Jonathan and Malala |
President Goodluck Ebele Jonathan said Monday in Abuja that the
notion that the Federal Government has not been doing enough to find and rescue
the abducted Chibok girls, was very wrong and misplaced.
Speaking at an audience with Malala Yousafzai, the Pakistani
Girl-Child Education Campaigner, President Jonathan said that the Federal
Government was definitely doing everything possible to ensure that the girls
were rescued alive and safely returned to their parents.
Jonathan in a press statement signed and sent to SHOWBIZPLUSng by
his Special Adviser on Media and Publicity, Reuben Abati, explained to Malala,
who was accompanied by her father and other members of her Foundation, that the
Federal Government’s efforts were constrained by the overriding imperative of
ensuring that the girls’ lives are not endangered in any rescue attempt.

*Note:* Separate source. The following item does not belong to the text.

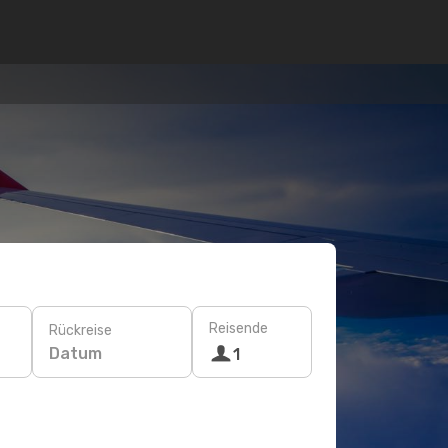
Reisende
Rückreise
Datum
1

“Terror is relatively new here and dealing with it has its
challenges. The great challenge in rescuing the Chibok girls is the need to
ensure that they are rescued alive,” President Jonathan said, stressing that
the Federal Government and its security agencies were very mindful of the need
to avoid the scenario in rescue attempts in other parts of the world where
lives of abductees were lost in the effort to rescue them.
The President said that this challenge
notwithstanding, the Federal Government was very actively pursuing all feasible
options to achieve the safe return of the abducted girls.

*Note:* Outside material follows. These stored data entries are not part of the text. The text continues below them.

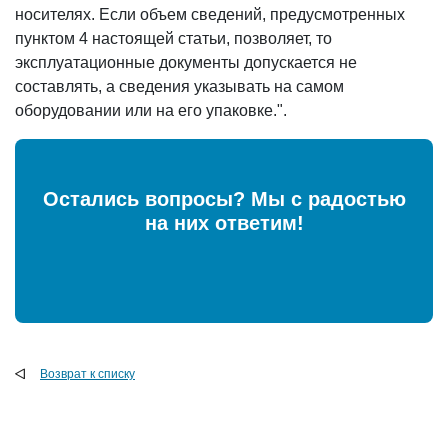
носителях. Если объем сведений, предусмотренных
пунктом 4 настоящей статьи, позволяет, то
эксплуатационные документы допускается не
составлять, а сведения указывать на самом
оборудовании или на его упаковке.".
Остались вопросы? Мы с радостью
на них ответим!
Возврат к списку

“The time it is taking to achieve that
objective is not a question of the competence of the Nigerian Government. We have
had teams from the United States, Britain, France, Israel and other friendly
nations working with us here on the rescue effort and they all appreciate the
challenges and the need to thread carefully to achieve our purpose," he
said.
The President told Malala who met
yesterday with some parents of the abducted girls that he fully empathized with
their pain and anguish. He said that he would meet with the parents himself
before they left Abuja to personally comfort them and reassure them that the
Federal Government was doing all within its powers to rescue their daughters.
President Jonathan reiterated his
Administration’s commitment to ensuring the safe and proper education of all
Nigerian children.
“I personally believe that since about 50 per cent of our
population are female, we will be depriving ourselves of half of our available
human resources if we fail to educate our girls adequately or suppress their
ambitions in any way. We are therefore taking steps to curb all forms of
discrimination against girls and women, and have also undertaken many
affirmative actions on their behalf,” President Jonathan said.
The President said that the Federal
Government was also proactively evolving and implementing policies and measures
that will benefit the abducted Chibok girls when they are safely rescued, as
well as others that have been adversely affected by the Boko Haram insurgency.
These, President Jonathan said, included
the establishment of a Victims’ Support Fund, the Safe Schools Initiative and
the Presidential Initiative for the North East.
He announced that he would inaugurate a
National Committee to oversee fundraising for the Victims’ Support Fund, which
will also cater for families of security men and women who have lost their
lives in the war against terrorism, on Wednesday, July 16, 2014.
The President thanked Malala for coming to Nigeria to support
ongoing efforts to rescue the abducted Chibok girls and promote girl-child
education.
“We appreciate your efforts to change the world positively through
your powerful advocacy for girl-child education,” President Jonathan told her.